I know for a fact that my wife would much rather pick out the decorations for a birthday party than have to make plans for our two boys’ financial future if something were to happen to both of us. No one really wants to think about the future without themselves in it. But when we’re responsible for the lives of others, we don’t really have a choice but to make plans, and hope they never have to be used. If the plan does get used, I want to know that it will work, and that our boys will have great expectations, and not be pleading with Mr. Beadle for more.
When discussing options for life insurance policies, retirement accounts (IRA’s, 401k’s, etc.), and in naming beneficiaries in a will or trust, there are three options, which I’ll take in order of simplicity.
Option 1: Naming The Child Directly, After The Spouse
You can name your children specifically or as a class, for example, “all my children.” This effectively puts the court in charge of the funds until the child reaches adulthood at age 18. The court will appoint a guardian who will manage the funds under the court’s supervision. The formal procedures that the guardian will have to comply with in order to utilize the funds however, make it difficult for the guardian to use the money effectively except for the most obvious needs. Then there is the problem of a teenager being suddenly in possession of a potentially large sum of money.

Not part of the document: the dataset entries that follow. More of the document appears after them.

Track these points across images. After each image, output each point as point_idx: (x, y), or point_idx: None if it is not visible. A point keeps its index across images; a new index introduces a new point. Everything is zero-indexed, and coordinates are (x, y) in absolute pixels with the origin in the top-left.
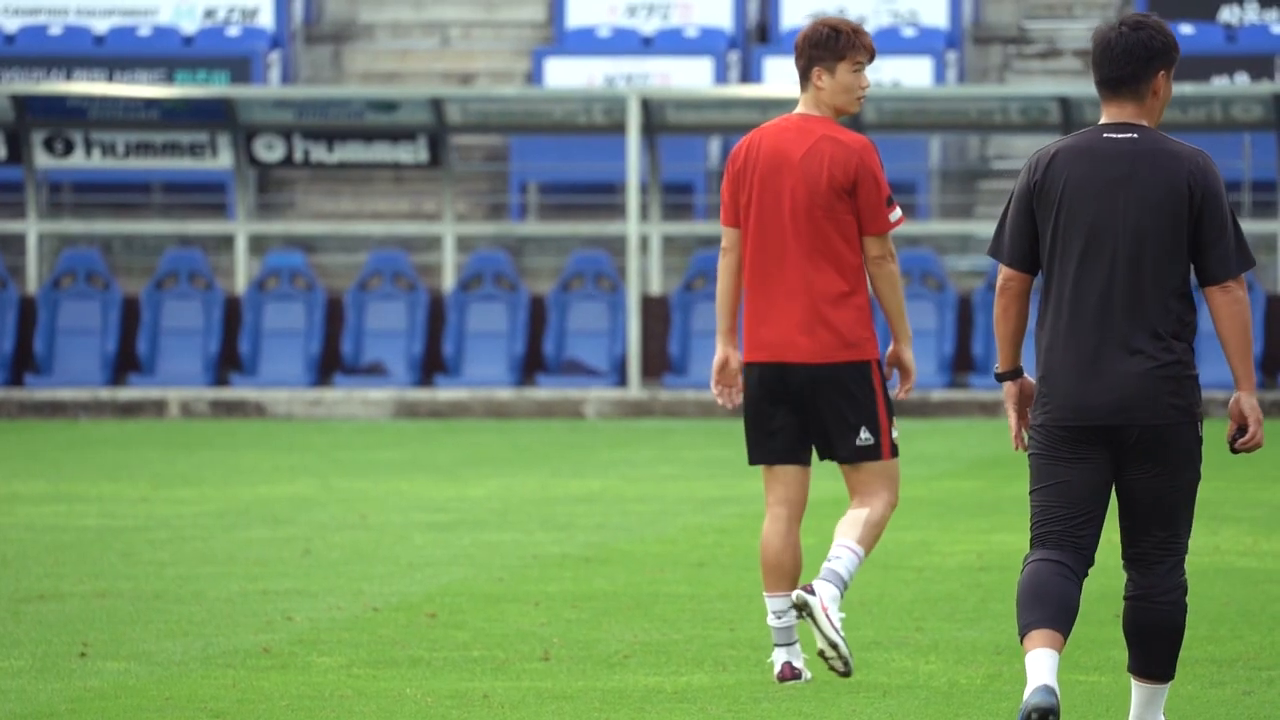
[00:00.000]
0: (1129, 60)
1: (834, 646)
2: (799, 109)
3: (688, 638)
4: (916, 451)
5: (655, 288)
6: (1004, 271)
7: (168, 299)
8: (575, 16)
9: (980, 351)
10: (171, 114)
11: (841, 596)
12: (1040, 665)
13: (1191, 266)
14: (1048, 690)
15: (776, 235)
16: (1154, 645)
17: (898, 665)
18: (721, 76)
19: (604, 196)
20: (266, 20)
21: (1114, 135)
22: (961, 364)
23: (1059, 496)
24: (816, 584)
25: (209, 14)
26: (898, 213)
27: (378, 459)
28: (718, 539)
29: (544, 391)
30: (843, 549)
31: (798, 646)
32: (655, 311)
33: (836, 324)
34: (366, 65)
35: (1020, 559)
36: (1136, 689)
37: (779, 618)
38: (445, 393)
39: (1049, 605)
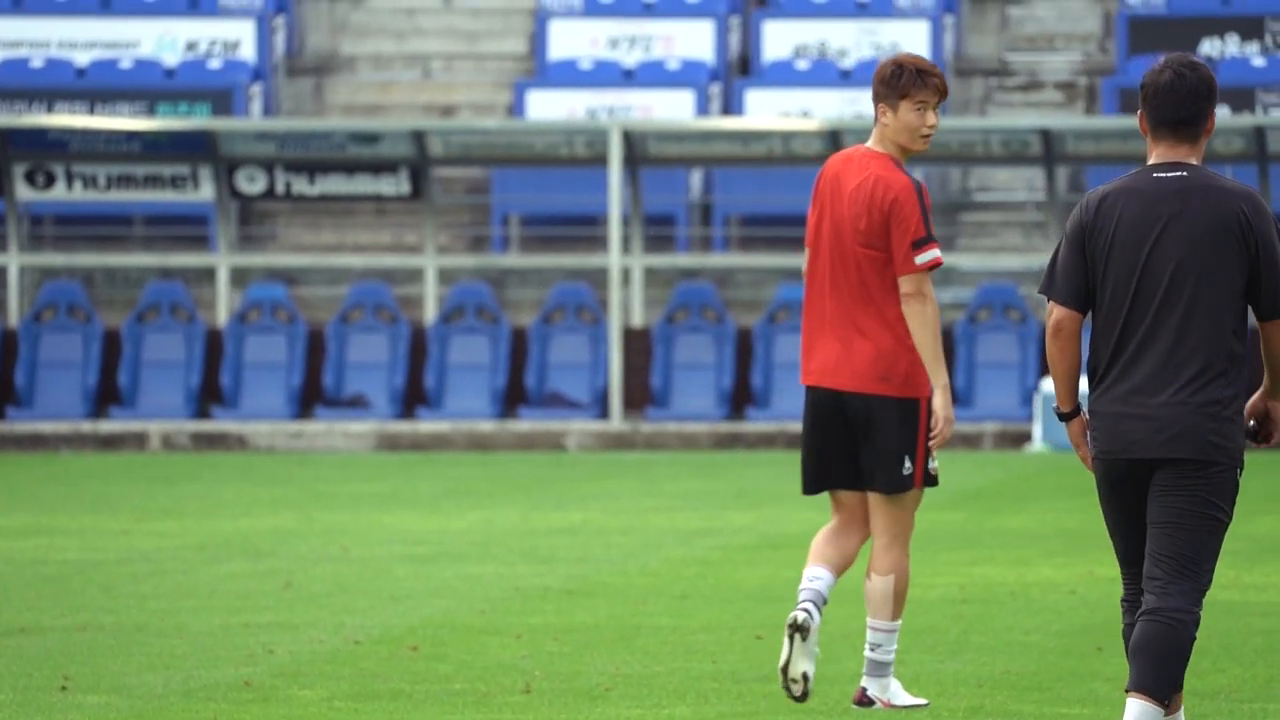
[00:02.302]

Option 2: Use an UTMA Designation
With some simple language, the beneficiary designation can specify a custodian to manage the money under the California Uniform Transfer to Minor’s Act. The custodian is free to proceed without the court’s supervision, which can be a good or bad thing, depending on the skills and faithfulness of the custodian. However, aside from relieving some of the burden of the formal procedures a guardian faces from court supervision, the same problem of the custodian’s control terminating upon the child’s 18th birthday applies to UTMA accounts.
Option 3: Use a Trust
A trust is the most complex, but also the most flexible of the three options. The trustee won’t have the formal reporting procedures to the court that restrict a guardian. And in setting up the trust, we can give the trustee specific instructions. And most importantly, we don’t have to terminate the trust when the child reaches adulthood, but can choose from a number of options in paying out the funds for our children’s benefit.
For my wife and I, choosing a trust makes the most sense. Using a number of financial tools, we hope our two boys will be well prepared for college and beyond.